The three children, ages 7, 11, and 16, and their mother were placed on a flight to Lagos, Nigeria, from Schiphol Airport after the Council of State rejected a last-minute legal appeal to halt the deportation. The family had been living in an asylum seekers' center (AZC) in Emmen while awaiting a residence permit. The two eldest children and their mother had been in the Netherlands for more than eight years; the youngest child was born in the country.
Under the original kinderpardon introduced in 2013, children who had been in the Netherlands for more than five years while waiting for an asylum decision were allowed to stay, based on the argument that they had become deeply integrated into Dutch society and deportation would be inhumane. In early 2019, the Rutte III cabinet ended the policy for new cases, though families already in the system were given a “broad arrangement” allowing many to remain.
According to ChildSupporto, the organization representing the family, and Defence for Children Netherlands, no other cases of deportation involving “rooted” children have been confirmed since the change in law. “To our knowledge, this is the first time it has actually happened,” Herman Stomphorst of ChildSupporto, who accompanied the family through the legal proceedings, told de Volkskrant.

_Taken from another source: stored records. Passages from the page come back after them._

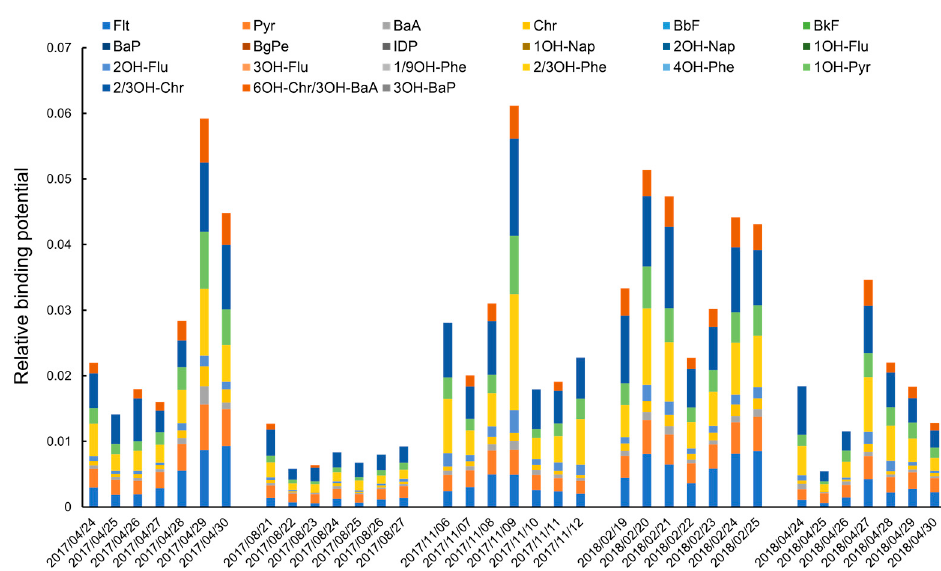
Figure 7. Daily relative binding potentials of atmospheric PAHs and OH-PAHs to the hER in April, August, and November 2017, and February and April 2018 in Kanazawa.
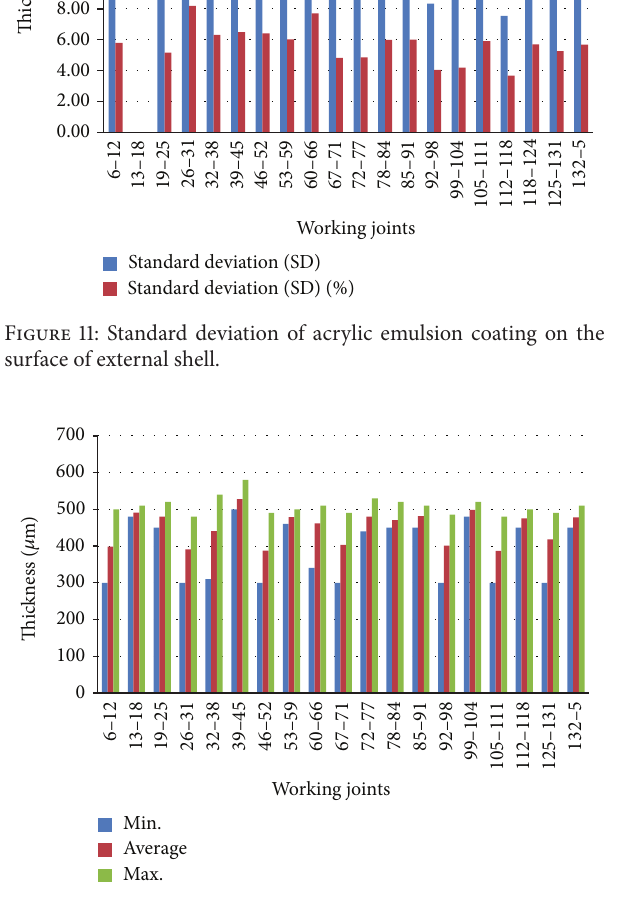
Figure 12: Total thickness of organic coatings ( 𝜇 m) on the surface of concrete internal shell (above the ring).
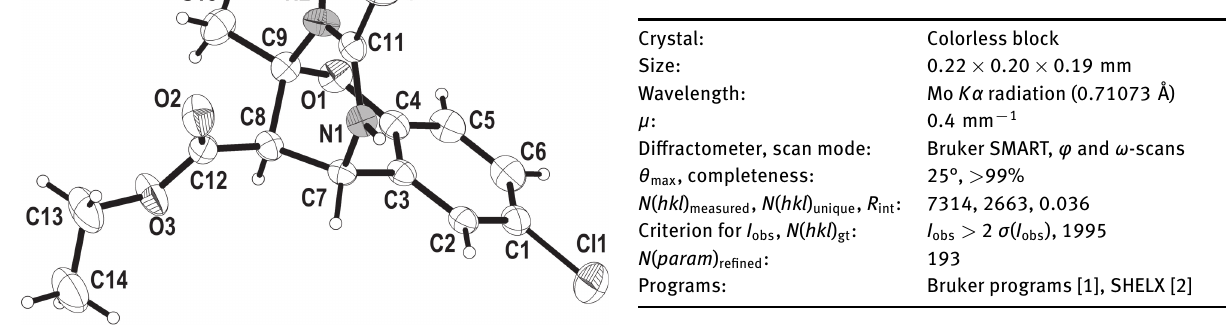
Table 1: Data collection and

The children had attended school in the Netherlands and reportedly spoke little of their native language. The oldest child was preparing to begin a vocational education (MBO) program. The family’s appeal for a residence permit had been rejected, although a higher appeal with the Council of State is still pending.
In recent years, other high-profile cases—such as that of Mikael, a 12-year-old born in the Netherlands—have drawn attention when children were told by the Immigration and Naturalization Service (IND) that they had to leave. However, those cases did not result in actual deportations, as far as is publicly known.
Ahead of Thursday’s deportation, the family had been transferred to a detention center in Zeist. Friends and supporters were not given an opportunity to say goodbye. On Wednesday, the family tried to stop the deportation by petitioning the Council of State for permission to remain in Zeist while awaiting the outcome of their appeal. That request was denied, according to the decision shared with de Volkskrant.
The four family members were then flown to Lagos, where they were handed over to Nigerian authorities. “They no longer have any contacts there,” said Stomphorst. “They are not even from Lagos, but from a region far from the city. They are completely alone in Lagos.”